The team also ran several numerical computer simulations to test different models of the vortex behavior in Jupiter’s atmosphere, the likely cause of the Great Red Spot. Essentially, it is a massive, persistent anticyclonic storm. In one of the models the authors tested, the spot forms in the wake of a massive superstorm. Alternatively, several smaller vortices created by wind shear could have merged together, or there could have been an instability in the planet’s wind currents that led to an elongated atmospheric cell in the shape of the spot.
Sánchez-Lavega et al. concluded that the current Red Spot is probably not the same one observed by Cassini and others in the 17th century. They argue that the Permanent Spot had faded by the beginning of the 18th century and a new spot formed in the 19th century – the one we observe today, making it over 190 years old.
But maybe that’s it?
Others, such as astronomer Scott Bolton of the Southwest Research Institute in Texas, are not convinced by this conclusion. “I think what we’re seeing is not so much that the storm disappeared and then a new one appeared in almost the same place,” he told New Scientist. “It would be a huge coincidence if it appeared at exactly the same or even a similar latitude.
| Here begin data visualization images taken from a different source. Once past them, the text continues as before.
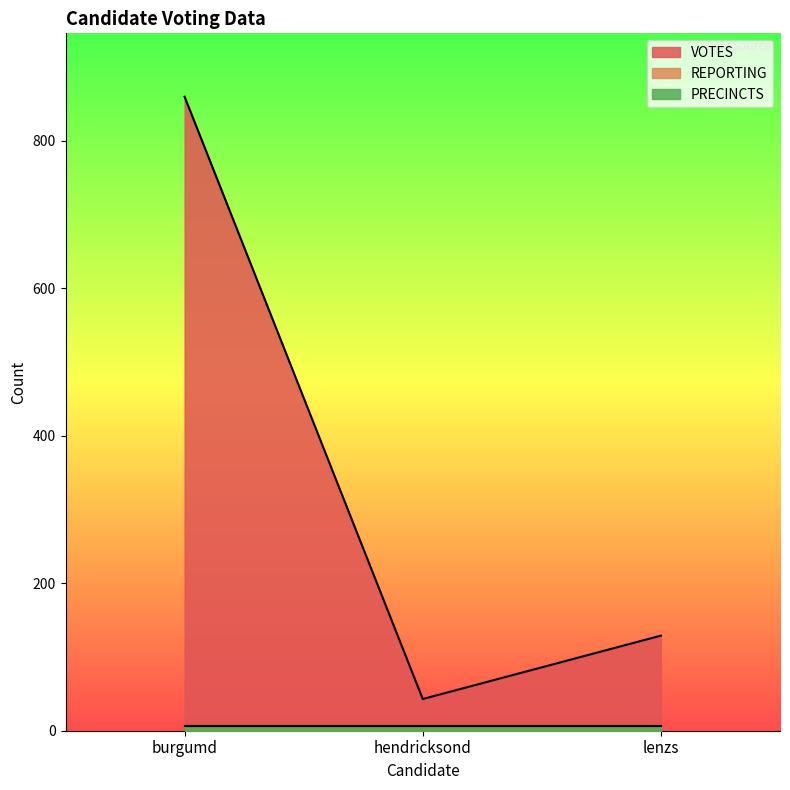

How many lines are shown in the chart?

3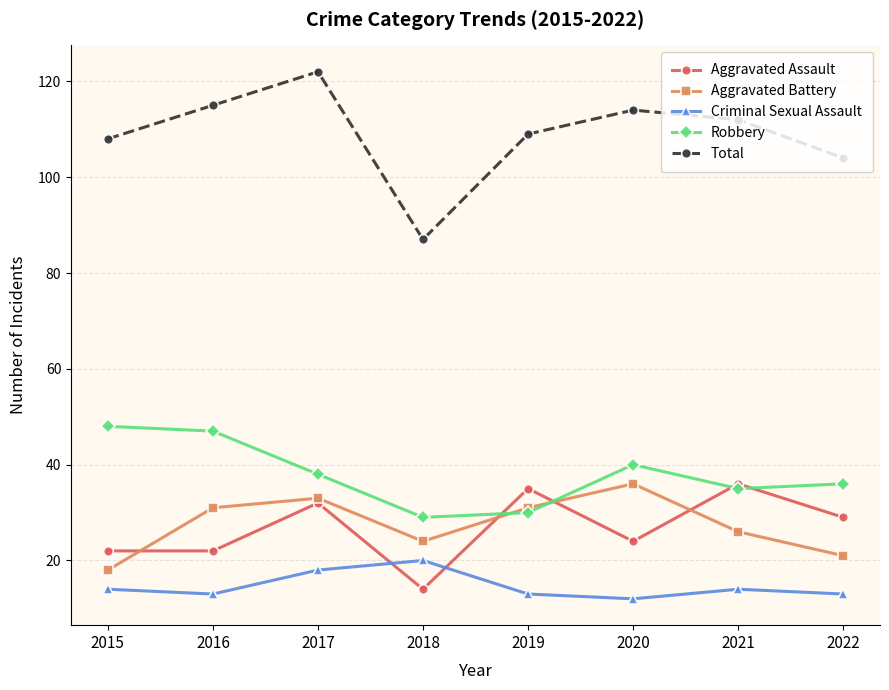

What is the smallest value displayed?

12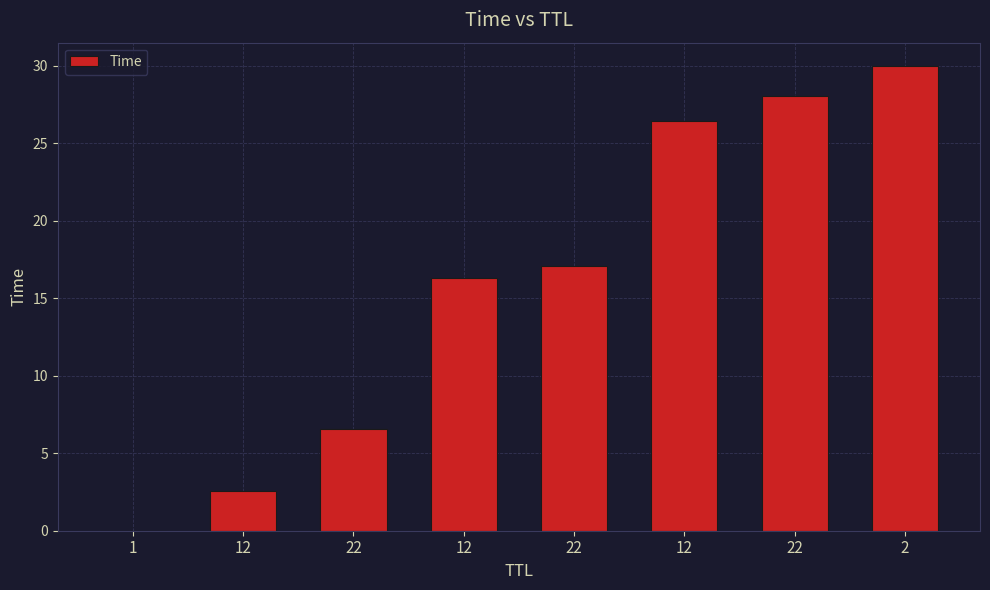

Count the number of categories in the chart.

8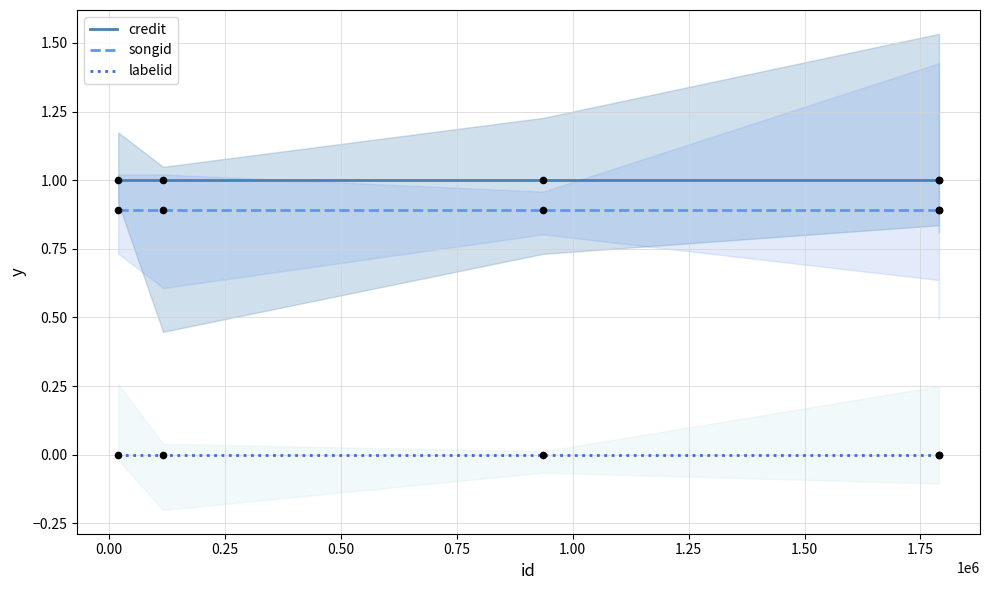

What are all the series names shown in the legend?

credit, songid, labelid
It could be that we’re actually watching the storm evolve.”
The numerical simulations ruled out the merging vortex model as the cause of the spot’s formation; it is much more likely that it is due to wind currents that create an elongated atmospheric envelope. In addition, the Red Spot was about 39,000 kilometers long along its longest axis in 1879 and is about 14,000 kilometers long today. The spot has thus shrunk and become more rounded in the decades that followed. The recent observations from the Juno mission also showed that the spot is thin and flat.
The question of why the Great Red Spot is shrinking remains controversial. The team plans to conduct further simulations to reproduce the shrinkage dynamics and predict whether the spot will stabilize at a certain size and stay there, or eventually disappear, as Cassini’s Permanent Spot is thought to have done.
Geophysical Research Letters, 2024. DOI: 10.1029/2024GL108993 (About DOIs).